# Center-Pull Brakes



## wrongway (Dec 6, 2020)

Are these complicated to work on? I’d like to take them apart and clean them up. They seem to work just fine as is. They are on my recently acquired ‘78 Raleigh Super Grand Prix.


----------



## juvela (Dec 6, 2020)

-----

very simple

front is model nr. 610

rear is model nr. 750





-----


----------



## PfishB (Dec 6, 2020)

Actually pretty easy to dissassemble and work on, just use care when releasing the springs - they can bite a bit if you prang your finger.  I've done a ton of them,  mostly to clean and polish.  Your first time doing it only work on one at a time using the other as a reassembly reference - hard to mess up.


----------



## wrongway (Dec 6, 2020)

Thanks!


----------



## kunzog (Dec 6, 2020)

just be sure you use the proper size wrench, it is easy to round off the bolts as they are probably tight.


----------



## videoranger (Dec 17, 2020)

center by tightening nut #6 with part #21 in position that puts pads equal distance from rim. toe in adjusts by bending brake arms with a cresent wrench tightened with shoes off. they look pretty good now. cool stop salmon color brake shoes will greatly improve stopping. enjoy, those are good brakes. fine bronze wool works great with alloy polish to clean them up nice and shinny.


----------



## many408 (Jan 1, 2021)

kunzog said:


> just be sure you use the proper size wrench, it is easy to round off the bolts as they are probably tight.

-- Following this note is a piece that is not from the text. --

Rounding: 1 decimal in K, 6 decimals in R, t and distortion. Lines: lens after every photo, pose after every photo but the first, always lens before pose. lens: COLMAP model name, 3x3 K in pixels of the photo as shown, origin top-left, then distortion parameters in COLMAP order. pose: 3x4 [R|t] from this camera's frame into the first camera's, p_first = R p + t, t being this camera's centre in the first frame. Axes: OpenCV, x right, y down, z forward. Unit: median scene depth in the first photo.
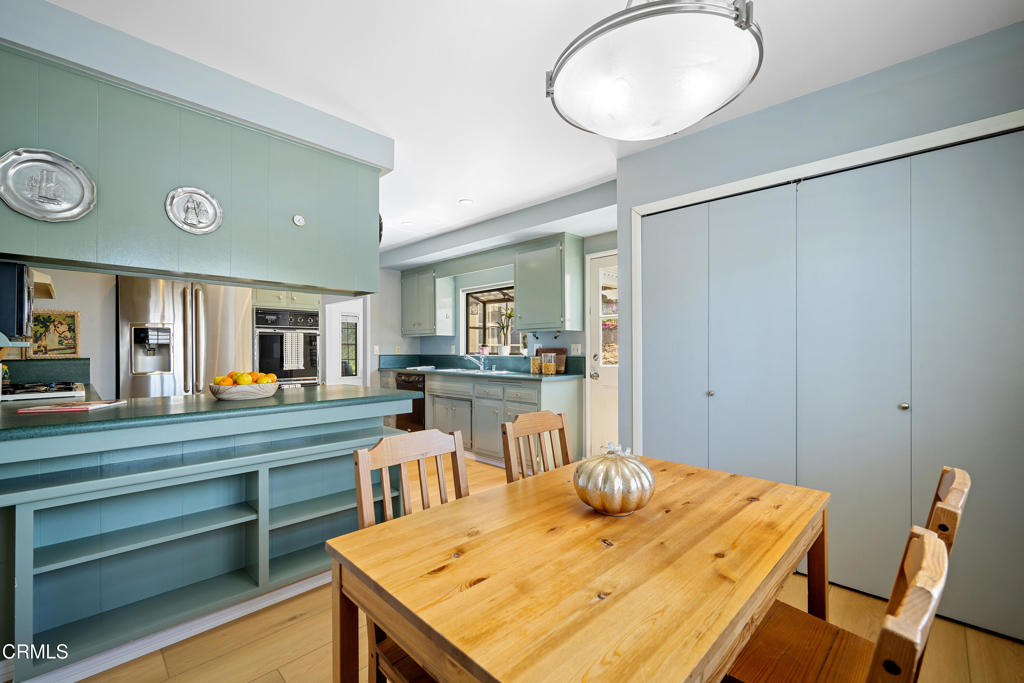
lens RADIAL K [[426.7, 0, 512.0], [0, 426.7, 341.5], [0, 0, 1]] dist [0.000001, 0.000084]
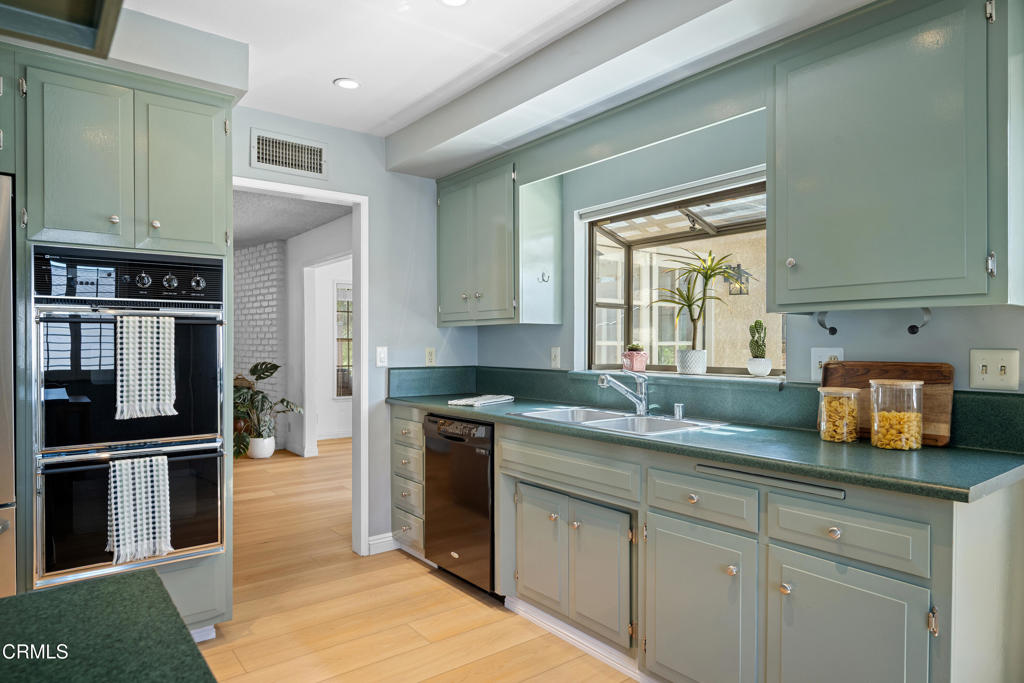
lens RADIAL K [[611.6, 0, 512.0], [0, 611.6, 341.5], [0, 0, 1]] dist [-0.000743, -0.000084]
pose [[0.990510, 0.003445, -0.137395, -0.103948], [-0.001390, 0.999886, 0.015053, -0.005639], [0.137432, -0.014719, 0.990402, 0.417310]]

Perhaps more important (using the wrong size should be such an obvious error that if it happens the following won't be much use) is to use a socket ground flat at the entrance; the lead-in chamfers often are as deep as the spanner flats on these thin bolts, a flat ground socket is a little bit more difficult to get on - but *much* less likely to slip.


----------